In August 2009, Barbara Durkacz of Newcastle upon Tyne, England, wrote in a post on the ALS TDI Forums (als.net/forum) an "unpleasant kind of question," for which she hoped to find answers. She noted that what she was wondering about had been "lurking at the back of my mind for a long time."

Durkacz says she knew from the beginning, when she received her diagnosis in 2005, what the disease would do to her, and she began wondering right away what would happen at the end. She knew someone at the time who was dying of emphysema and for whom, she observed, “every breath was a struggle for survival.”
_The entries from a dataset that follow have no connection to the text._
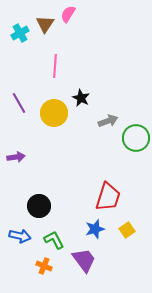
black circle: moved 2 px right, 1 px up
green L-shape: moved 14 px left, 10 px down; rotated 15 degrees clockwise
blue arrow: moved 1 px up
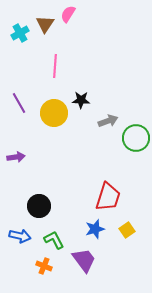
black star: moved 2 px down; rotated 24 degrees counterclockwise
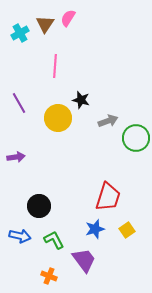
pink semicircle: moved 4 px down
black star: rotated 12 degrees clockwise
yellow circle: moved 4 px right, 5 px down
orange cross: moved 5 px right, 10 px down
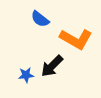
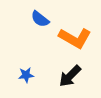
orange L-shape: moved 1 px left, 1 px up
black arrow: moved 18 px right, 10 px down
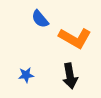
blue semicircle: rotated 12 degrees clockwise
black arrow: rotated 55 degrees counterclockwise
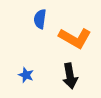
blue semicircle: rotated 48 degrees clockwise
blue star: rotated 28 degrees clockwise
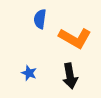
blue star: moved 3 px right, 2 px up
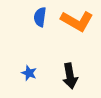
blue semicircle: moved 2 px up
orange L-shape: moved 2 px right, 17 px up
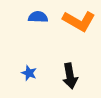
blue semicircle: moved 2 px left; rotated 84 degrees clockwise
orange L-shape: moved 2 px right
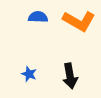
blue star: moved 1 px down
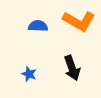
blue semicircle: moved 9 px down
black arrow: moved 2 px right, 8 px up; rotated 10 degrees counterclockwise
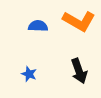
black arrow: moved 7 px right, 3 px down
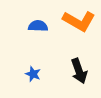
blue star: moved 4 px right
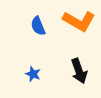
blue semicircle: rotated 114 degrees counterclockwise
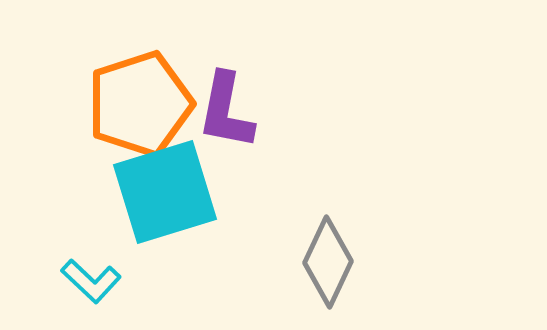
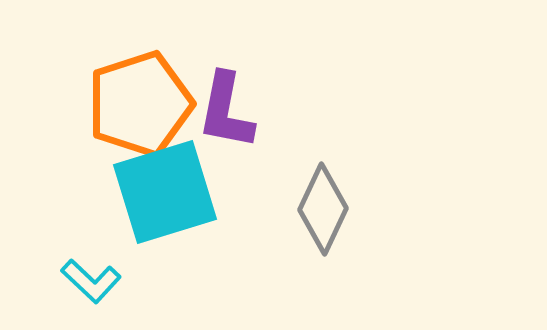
gray diamond: moved 5 px left, 53 px up
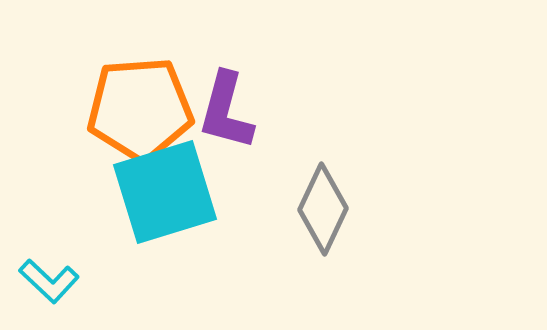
orange pentagon: moved 5 px down; rotated 14 degrees clockwise
purple L-shape: rotated 4 degrees clockwise
cyan L-shape: moved 42 px left
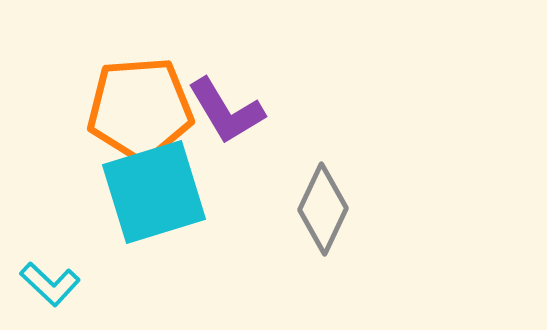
purple L-shape: rotated 46 degrees counterclockwise
cyan square: moved 11 px left
cyan L-shape: moved 1 px right, 3 px down
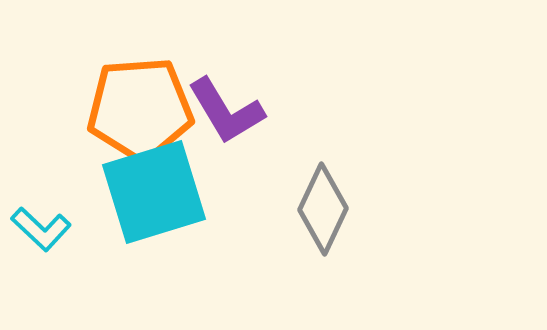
cyan L-shape: moved 9 px left, 55 px up
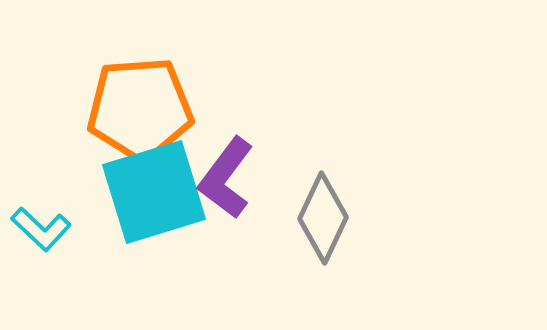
purple L-shape: moved 67 px down; rotated 68 degrees clockwise
gray diamond: moved 9 px down
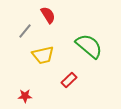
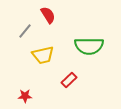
green semicircle: rotated 140 degrees clockwise
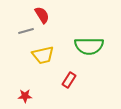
red semicircle: moved 6 px left
gray line: moved 1 px right; rotated 35 degrees clockwise
red rectangle: rotated 14 degrees counterclockwise
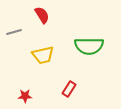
gray line: moved 12 px left, 1 px down
red rectangle: moved 9 px down
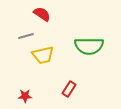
red semicircle: moved 1 px up; rotated 24 degrees counterclockwise
gray line: moved 12 px right, 4 px down
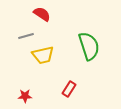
green semicircle: rotated 108 degrees counterclockwise
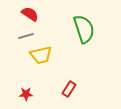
red semicircle: moved 12 px left
green semicircle: moved 5 px left, 17 px up
yellow trapezoid: moved 2 px left
red star: moved 1 px right, 2 px up
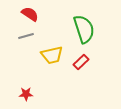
yellow trapezoid: moved 11 px right
red rectangle: moved 12 px right, 27 px up; rotated 14 degrees clockwise
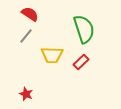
gray line: rotated 35 degrees counterclockwise
yellow trapezoid: rotated 15 degrees clockwise
red star: rotated 24 degrees clockwise
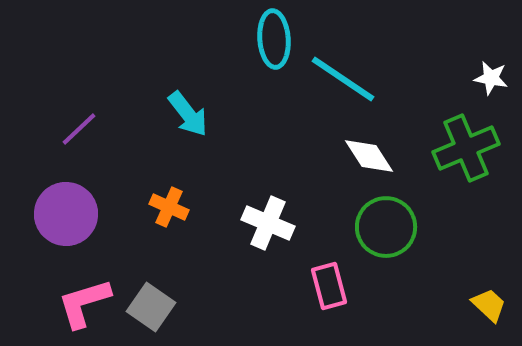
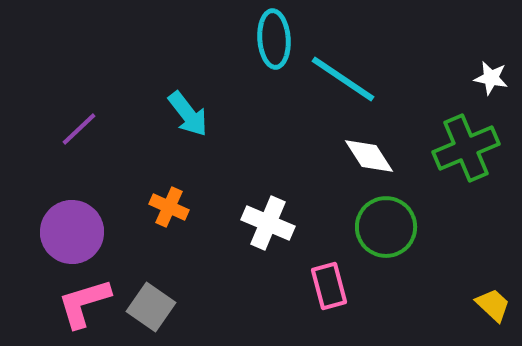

“The first thing I said to my neurologist was, ‘I don’t want to slowly suffocate to death,’” she wrote in her forum post. “This end-stage scenario still haunts me.”

Durkacz still worries about not being able to communicate her fear and anxiety. “My fear of struggling to breathe remains very real,” she says, but notes that it’s comforting to know that medications can help “in coping with the worst of the symptoms of breathing failure.”

To those who are still asking the question, What happens at the end?, Durkacz recommends reading the available medical literature and talking to your physician and others with the disease. She also finds the advice and support on online forums from others with ALS “immensely valuable.”